José Bonifácio de Oliveira Sobrinho, o Boni, revelou qual foi a demissão mais difícil que já precisou fazer na Globo. Em um vídeo publicado nesta quarta-feira (9), o ex-vice-presidente de operações da emissora admitiu a um seguidor que a pergunta era desafiadora, mas entregou a resposta: Dercy Gonçalves. O pai de Boninho ainda explicou que o motivo tem ligação com a Ditadura Militar.
Ao relembrar o episódio, Boni rasgou elogios para a humorista, que morreu em 2008, aos 101 anos. “Foi a da Dercy Gonçalves, minha querida amiga. Eu sou apaixonado pelo trabalho dela, apaixonado pela pessoa e, de repente, nós não tínhamos outra solução”, iniciou. Na época, a atriz apresentava o programa de auditório “Dercy de Verdade”, que foi ao ar entre 1967 e 1970.

Segundo Boni, o motivo tinha a ver com cortes impostos pela Ditadura Militar, que estava nos seus primeiros anos. “O programa da Dercy era ao vivo e era objeto de várias intervenções da censura do governo militar. Eles acabaram exigindo que o programa fosse gravado”, explicou.
“A gente gravava três horas e perdia uma hora ou mais, porque a censura cortava. O corte foi aumentando e chegou um momento que a gente não tinha nenhum programa para exibir no ar. Muita gente diz que isso é uma invenção nossa, porque houve uma pressão do governo militar. Houve pressão através da censura”, complementou.
Mesmo com as modificações, em setembro de 1969, o programa de auditório sofreu mais uma punição da Censura Federal, dessa vez com a imposição de 15 dias de suspensão. Segundo os censores, a atração teria “desrespeitado” os artigos 12 e 18 do Decreto 61123, de 1° de agosto de 1969, que proibiam alterações em programas já aprovados pela Censura.
Os cortes passaram a incomodar ainda mais a emissora, que ainda tinha de lidar com o orçamento alto do programa. “Não conseguimos resistir à questão financeira. Nós fomos punidos financeiramente. Naquele momento, a Globo ainda tinha uma dificuldade de caixa e não dava para sustentar a Dercy sem que ela fosse ao ar e tivesse os seus patrocínios”, explicou.
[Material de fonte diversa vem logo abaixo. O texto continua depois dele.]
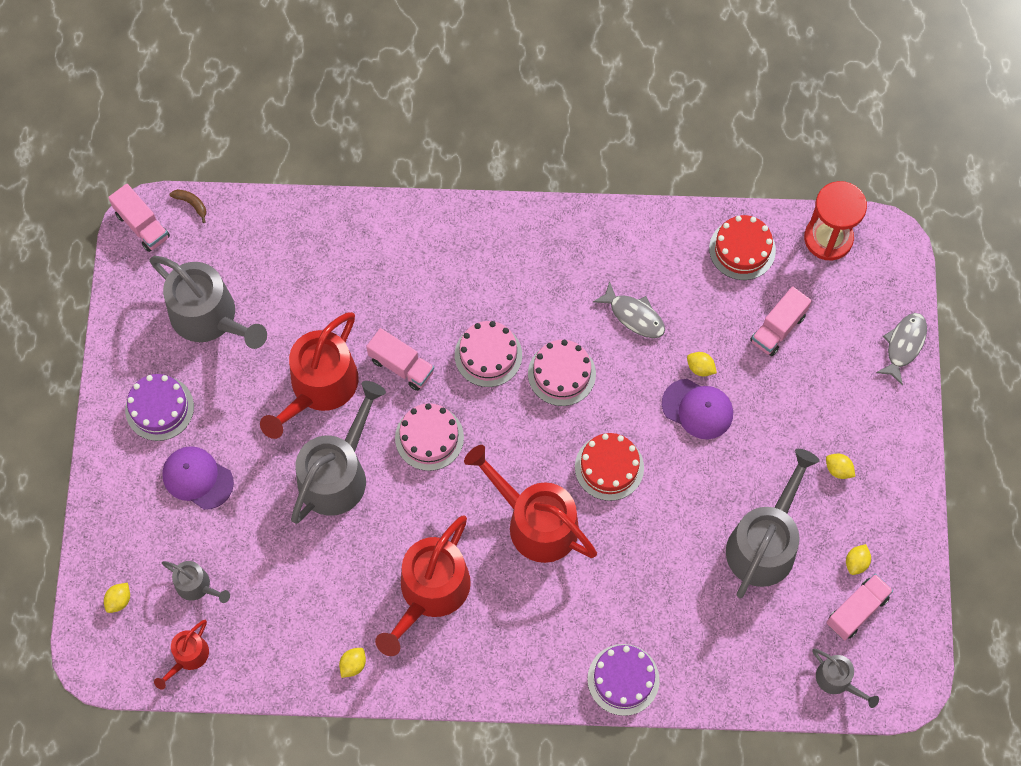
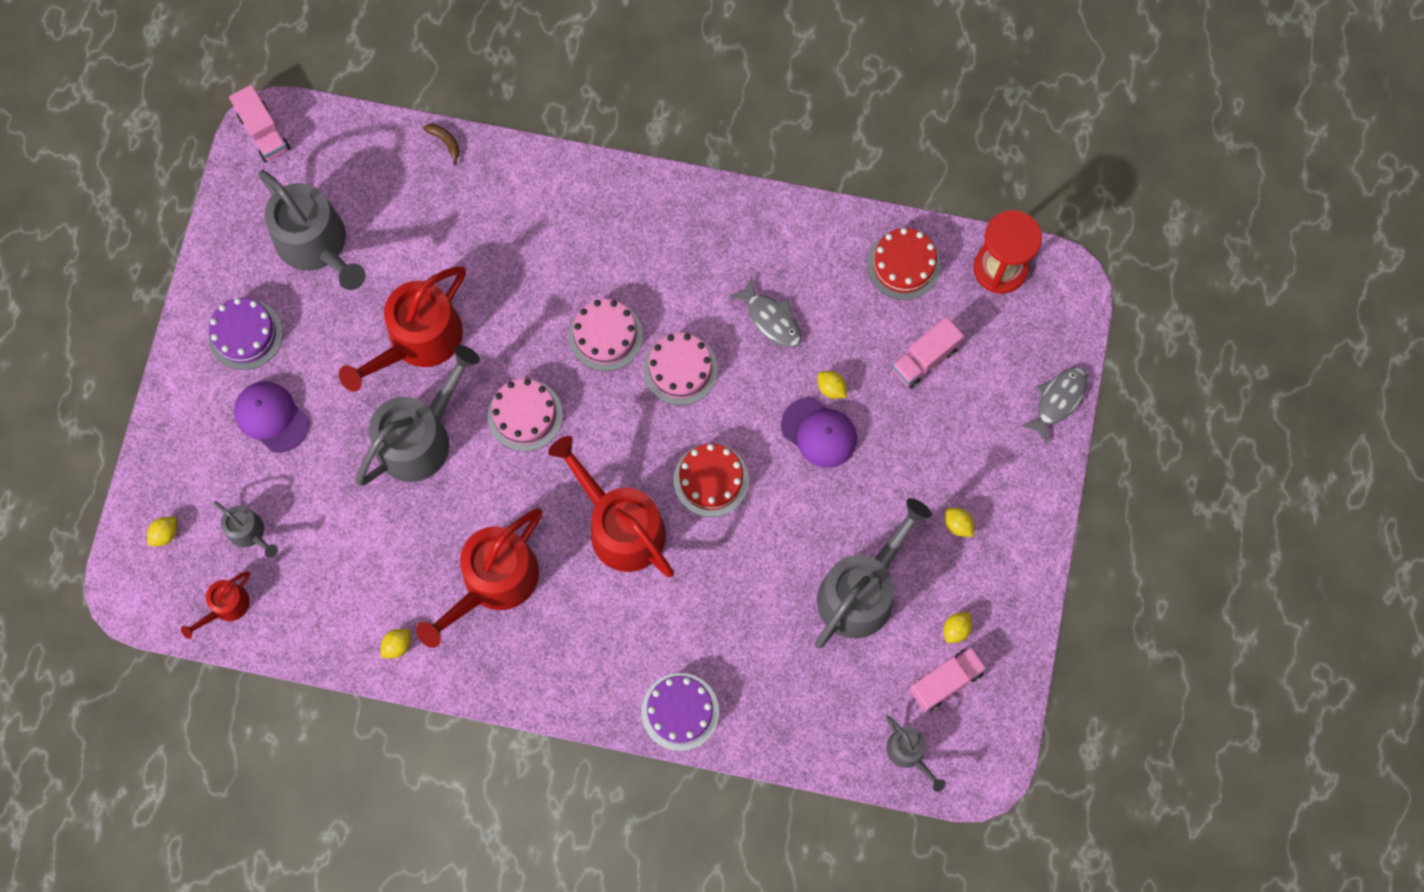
camera: 10 degrees right, 5 degrees up
brown banana [169,189,206,223] -> brown banana moved to [423,124,460,165]
pink truck [366,328,434,391] -> none

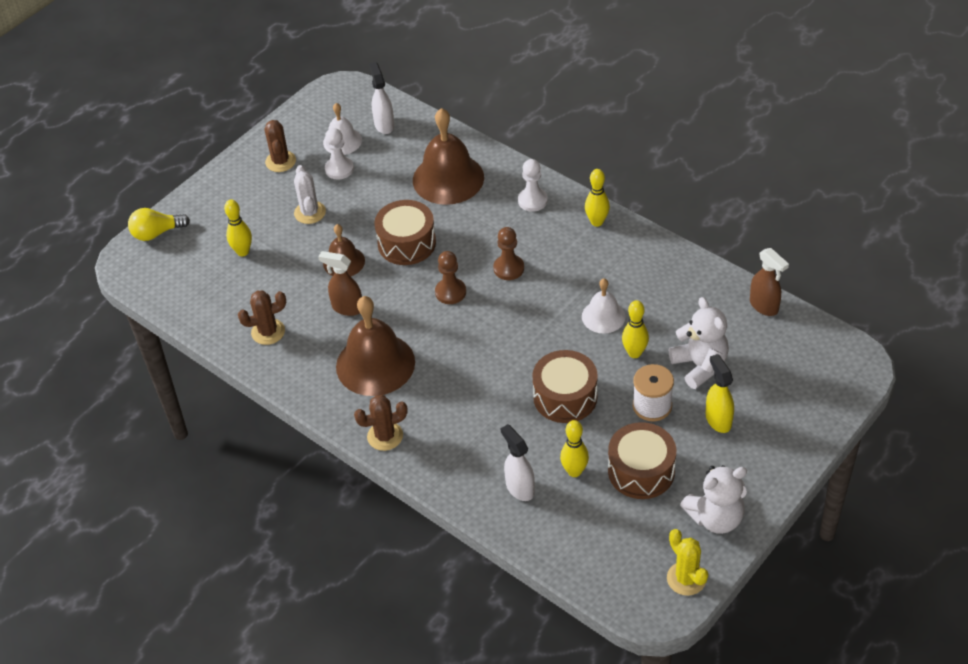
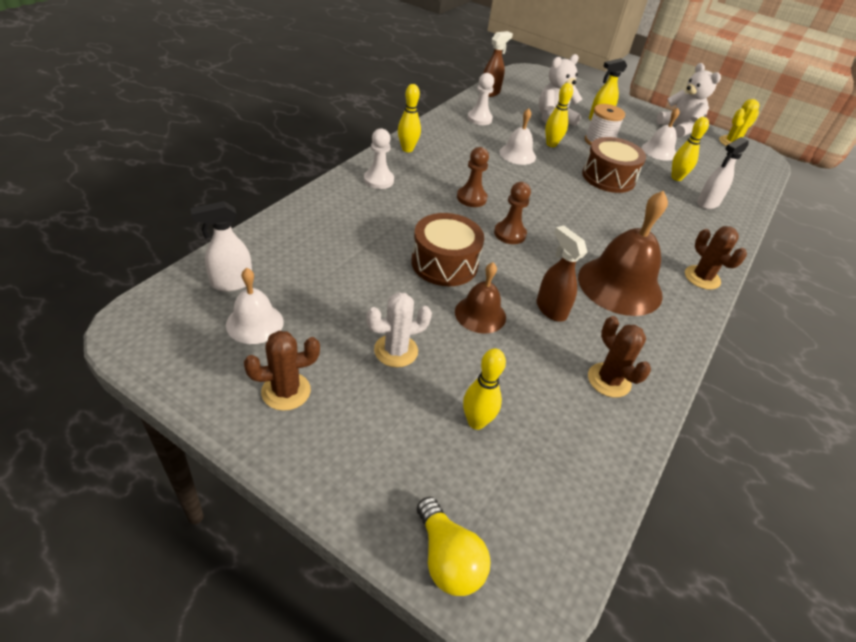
camera: 105 degrees left, 5 degrees down
brown spray bottle [318,251,362,316] -> brown spray bottle turned 135 degrees clockwise [536,225,587,322]
white pawn [325,128,354,180] -> white pawn moved to [467,73,494,125]
brown bell [413,108,484,205] -> none
brown drum [608,422,676,499] -> white bell [642,108,680,161]

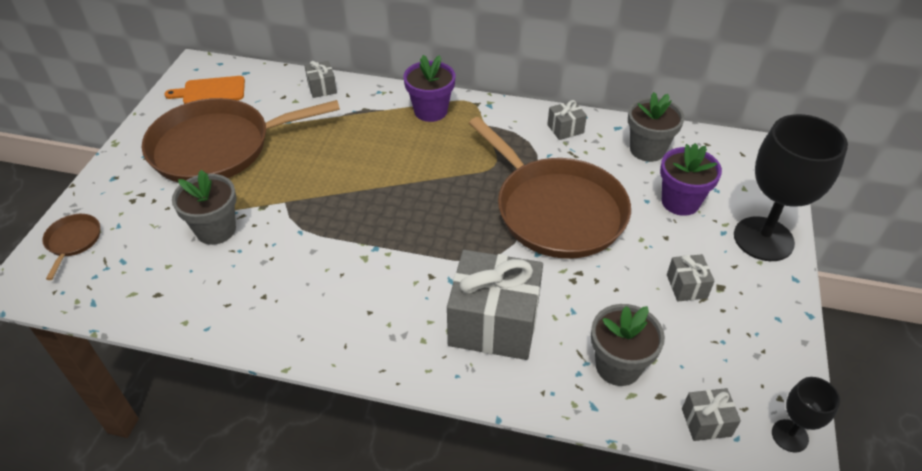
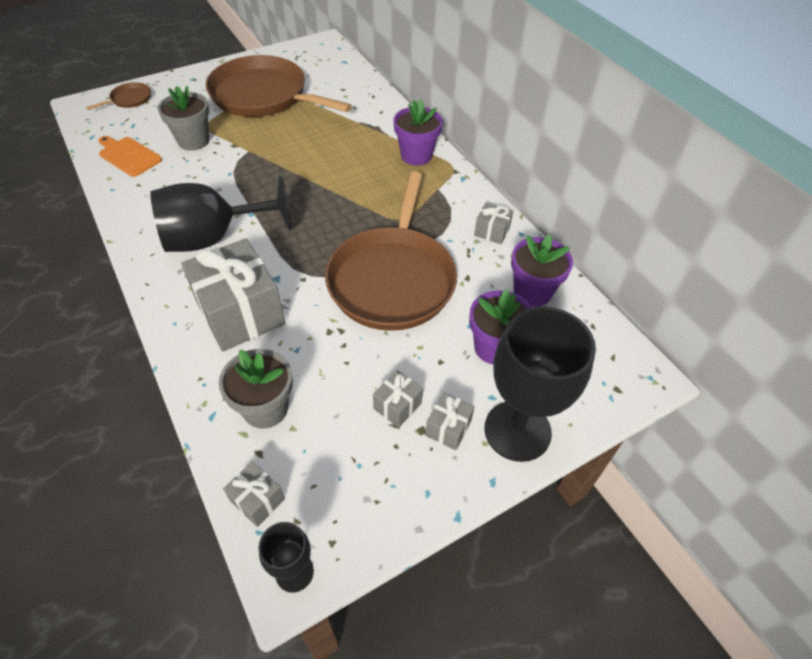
camera: 45 degrees right, 5 degrees up
orange cutting board [165,76,245,104] -> orange cutting board moved to [99,136,162,177]
grey gift [305,61,337,98] -> grey gift moved to [425,392,475,450]
grey flower pot [628,92,684,162] -> purple flower pot [511,234,573,307]
none -> black goblet [150,176,292,252]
Na hora de anunciar a decisão para a humorista, Boni lembrou que fez questão de destacar que a contrataria de volta quando pudesse. “Tive que chamar a Dercy, nossa rainha, e dizer que dentro das circunstâncias, não poderia mantê-la, mas assim que fosse possível, eu chamaria ela de volta. Foi um momento extremamente dolorido da minha vida ter que ficar sem a minha querida Dercy Gonçalves”, detalhou.
Assista:
➡️ Boni lembra demissão de Dercy Gonçalves da Globo: “Extremamente dolorido” pic.twitter.com/RPNehHFc03
— Metrópoles (@Metropoles) September 9, 2026
A promessa de Boni realmente foi cumprida. Em 1989, Dercy Gonçalves retornou à Globo com um papel na dramaturgia. A atriz deu vida à bem-humorada Baronesa Lenilda Eknésia na novela “Que Rei Sou Eu?”, escrita por Cassiano Gabus Mendes.
Na emissora, ela ainda participou da minissérie “La Mamma” (1990) e da novela “Deus Nos Acuda” (1992). Ainda nos anos 1990, Dercy também marcou presença no “Domingão do Faustão”, com uma participação no quadro “O Jogo da Velha”.